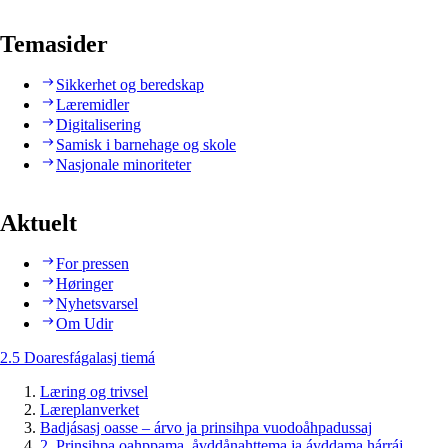
Temasider
Sikkerhet og beredskap
Læremidler
Digitalisering
Samisk i barnehage og skole
Nasjonale minoriteter
Aktuelt
For pressen
Høringer
Nyhetsvarsel
Om Udir
2.5 Doaresfágalasj tiemá
Læring og trivsel
Læreplanverket
Badjásasj oasse – árvo ja prinsihpa vuodoåhpadussaj
2. Prinsihpa oahppama, åvddånahttema ja ávddama hárráj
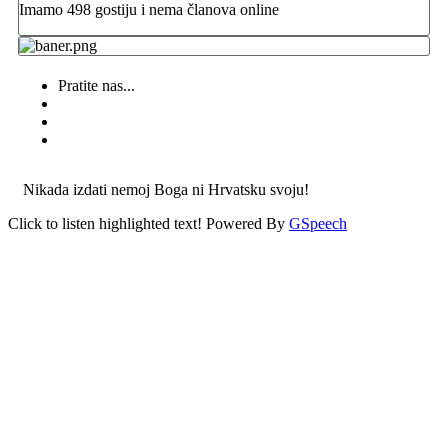
Imamo 498 gostiju i nema članova online
Pratite nas...
Nikada izdati nemoj Boga ni Hrvatsku svoju!
Click to listen highlighted text!
Powered By
GSpeech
··········
- _Exercise requirements_
Transcribe every line of text read from the rows above, without any changes, and leave the pictures out of your answer.

- _Exercise response_
Temasider
Sikkerhet og beredskap
Læremidler
Digitalisering
Samisk i barnehage og skole
Nasjonale minoriteter
Aktuelt
For pressen
Høringer
Nyhetsvarsel
Om Udir
2.5 Doaresfágalasj tiemá
Læring og trivsel
Læreplanverket
Badjásasj oasse – árvo ja prinsihpa vuodoåhpadussaj
2. Prinsihpa oahppama, åvddånahttema ja ávddama hárráj
Imamo 498 gostiju i nema članova online
Pratite nas...
Nikada izdati nemoj Boga ni Hrvatsku svoju!
Click to listen highlighted text!
Powered By
GSpeech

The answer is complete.